John Fanikos, directeur adjoint de la pharmacie, Brigham and Women’s Hospital, Boston, Massachusetts, a fait état de données montrant que le risque de TEV attribuable au cancer et certaines complications qui en découlent, c’est-à-dire la TVP et l’EP, demeurent sous-estimés. Il a cité à cet égard une étude canadienne publiée récemment selon laquelle la probabilité de thromboprophylaxie était de 40 % chez les patients présentant un cancer, par comparaison aux autres patients chez qui un traitement anticoagulant était aussi indiqué (Kahn et al. Thromb Res 2007;119:145-55). Cette étude – qui était fondée sur l’analyse des données dans 29 hôpitaux canadiens – a sonné l’alarme, parce que seulement 23 % de l’ensemble des patients chez qui le traitement anticoagulant était indiqué avaient reçu une forme quelconque de thromboprophylaxie.

Pour améliorer la thromboprophylaxie en milieu hospitalier, croit Fanikos, la clé est d’élaborer des systèmes qui prévoient une évaluation automatique du risque de TEV et, au besoin, la prescription d’un traitement. Il estime par ailleurs qu’il serait utile d’avoir recours à des schémas très efficaces dont l’observance est probable. À ces deux égards, l’HBPM semble préférable à l’HNF à faible dose. Il a cité une méta-analyse qui englobait 36 essais comparatifs et randomisés regroupant au total 23 000 patients hospitalisés; cette méta-analyse – dont les résultats seront bientôt publiés – a révélé que l’HBPM était 33 % plus efficace que l’HNF pour prévenir la TVP. Il a également indiqué que l’administration une fois par jour sans surveillance de l’INR est un avantage considérable de l’HBPM par rapport à l’HNF. Cela dit, l’administration d’un traitement prophylactique efficace de la TEV, quel qu’il soit, est préférable à l’absence de prophylaxie.

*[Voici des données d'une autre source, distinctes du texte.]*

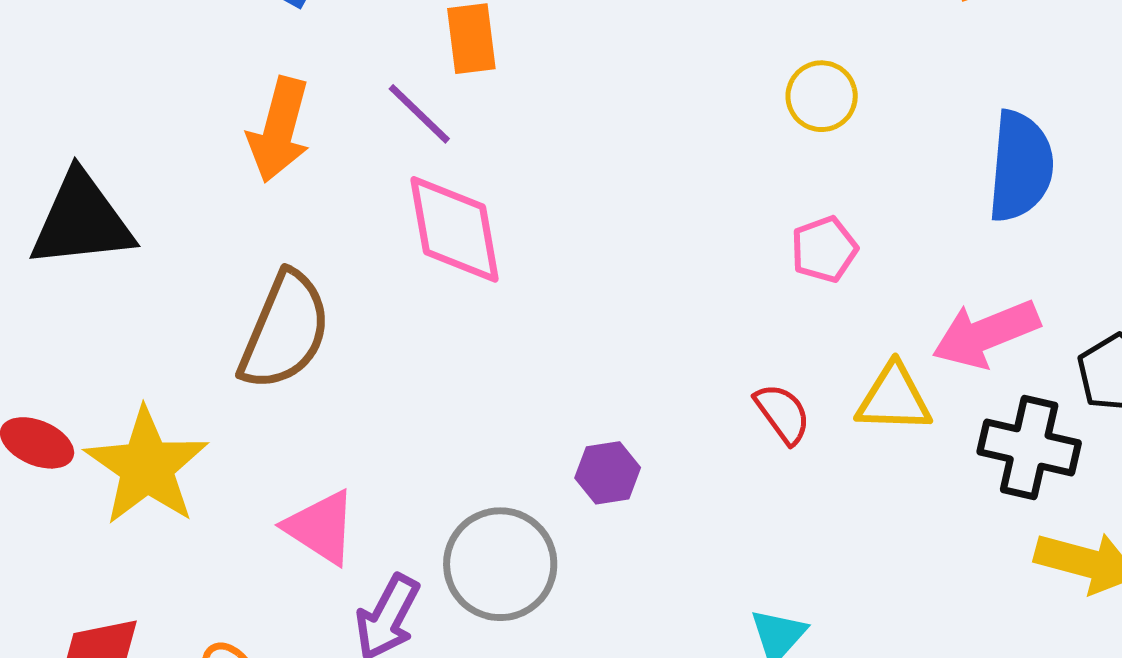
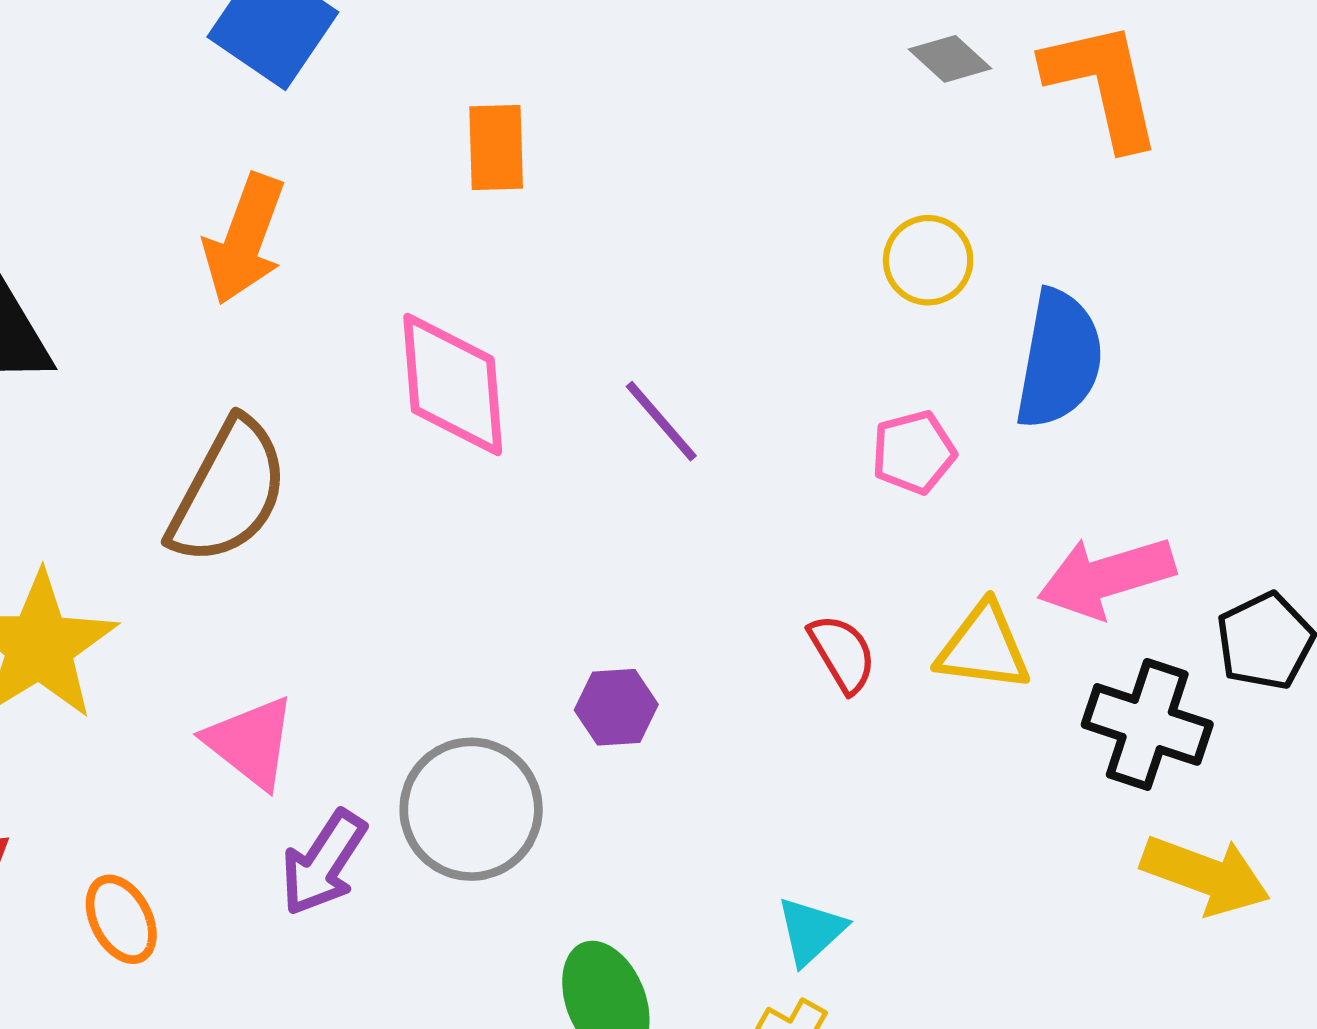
purple line: (419, 114) -> (661, 421), moved
blue semicircle: (1021, 166) -> (1059, 359), moved

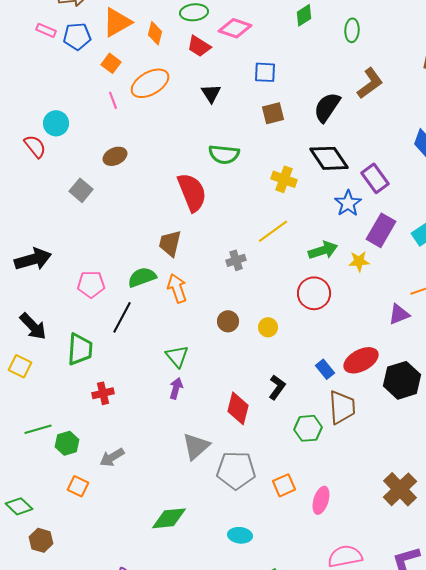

Cette perspective est étayée par les lignes directrices qui, en plus des recommandations de l’ACCP, incluent celles du National Comprehensive Care Network. En effet, les lignes directrices recommandent la prophylaxie de la TEV dans tous les cas où un diagnostic de cancer est confirmé ou soupçonné. En l’absence de contre-indications relatives au traitement anticoagulant pharmacologique, comme un saignement actif récent ou une thrombocytopénie, on recommande une HBPM, un anticoagulant de type pentasaccharidique ou une HNF. Là encore, on indique que la durée du traitement anticoagulant dépend de facteurs liés au patient, dont la gravité de la maladie et les antécédents de TEV.

Résumé

Chez les patients atteints d’un cancer, il est fréquent que les anticoagulants soient mal utilisés malgré le risque élevé de TEV symptomatique et d’EP mortelle. Certes, un traitement par une HBPM, l’HNF ou un anticoagulant de type pentasaccharidique doit être amorcé immédiatement chez les patients qui ont reçu un diagnostic de cancer et qui ne présentent aucune contre-indication, mais l’administration d’une HBPM à la dose thérapeutique pendant au moins trois mois est maintenant considérée comme la norme de traitement pour la prévention secondaire de la TEV. Cette recommandation 1A de l’ACCP est fondée en grande partie sur les résultats de l’essai CLOT sur la daltéparine, le seul composé approuvé à la fois pour le traitement de la TVP et la prévention secondaire de la TEV chez les patients cancéreux. Compte tenu du risque de TEV en présence de cancer, la thromboprophylaxie est un outil important pour paver la voie à de meilleurs résultats.